Severe drought. Record heat waves. Extreme storms. Food and water shortages. Mass migrations. These are but a few of the dangerous effects of climate change, and they have very real implications for those whose primary mission it is to protect our national security.
As a former Navy gunnery officer who served in the Persian Gulf during the Iraq War, I was trained to act in the face of a threat. As a solutions-focused institution, the U.S. military is renowned for confronting new security challenges head on – and today we, as a nation and as a military, face one of the biggest national security threats in our history. Climate change is a global security threat that cannot be confined to national borders; it will require an entire generation answering a call to action to address this threat.

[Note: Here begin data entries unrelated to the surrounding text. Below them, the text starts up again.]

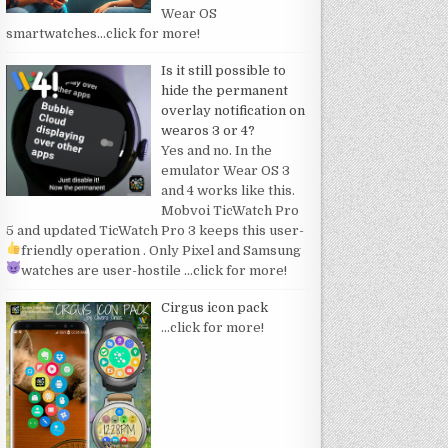
Wear OS
smartwatches
…click for more!
Is it still possible to
hide the permanent
overlay notification on
wearos 3 or 4?
Yes and no. In the
emulator Wear OS 3
and 4 works like this.
Mobvoi TicWatch Pro
5 and updated TicWatch Pro 3 keeps this user-
friendly operation
. Only Pixel and Samsung
watches are user-hostile
…click for more!
Cirgus icon pack
…click for more!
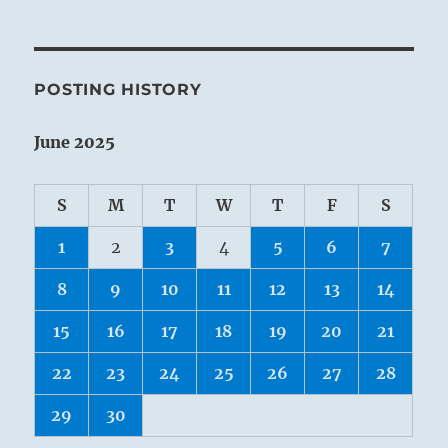
POSTING HISTORY
June 2025
S
M
T
W
T
F
S
1
2
3
4
5
6
7
8
9
10
11
12
13
14
15
16
17
18
19
20
21
22
23
24
25
26
27
28
29
30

Climate change is widely recognized as a “threat-multiplier” - with more frequent and severe weather events destabilizing some of the most dangerous regions of the world, exacerbating existing national security threats, and pushing those states with weak infrastructure and political instability to near constant crisis. According to the Department of Defense Quadrennial Defense Review, National Intelligence Estimates and the National Security Strategy, this growing threat of global instability significantly increases the likelihood of more troops sent into harm’s way.
Additionally, climate change creates a strategic disadvantage for our military and forces our servicemen and women to divert time and resources from primary missions. In a high-profile interview with the Boston Globe in 2013, Admiral Samuel J. Locklear, the combatant commander of U.S. Pacific Command, was asked to identify the largest security threat facing his region - a region filled with existing high-profile security concerns like North Korea and China. His response? Climate change.
During last year’s Typhoon Haiyan in the Philippines, more than 14,000 U.S. military personnel were activated to respond to the crisis. Within 24 hours, Marines were on the ground ready to provide humanitarian assistance and disaster relief. The United States receives a request to respond to disasters every two weeks – a number that is likely to increase as the impacts of climate change become more acute.
Climate change also poses a threat here at home – putting our military installations and critical infrastructure at risk. We look to our military to serve as first responders to communities impacted by extreme weather disasters. For example, a little over one year ago, 14,000 defense civilians and military personnel were mobilized to support of Federal, state, and local authorities responding to Superstorm Sandy.
We know our military will always be there to respond to threats and deliver relief to areas impacts by climate-related disasters, and our military commanders will do what it takes to protect our strategic priorities – both at home and abroad. But we must take every step, use every policy tool available to limit the number and severity of these disasters.
The military has already taken steps to reduce their carbon emissions – adopting more efficient technologies that increase operational capabilities and setting aggressive net-zero targets for military installations across the country. And with the EPA’s proposed rule, the United States has an opportunity to follow the military’s lead and take robust action necessary to combat this growing threat.
By imposing limits on power plants, the largest source of harmful carbon emissions in the country, we’re taking aggressive steps to mitigate the impacts of climate change. We’ll strengthen our national security - sending fewer of our men and women into harm’s way - and increase global stability.
The adoptions of these standards will be a bold strike against climate change, and a victory for American national security.
Cruz, a former gunnery officer in the United States Navy who deployed in support of Operation Iraqi Freedom, is a spokesman for Operation Free, a clean energy campaign of the Truman National Security Project and Center for National Policy.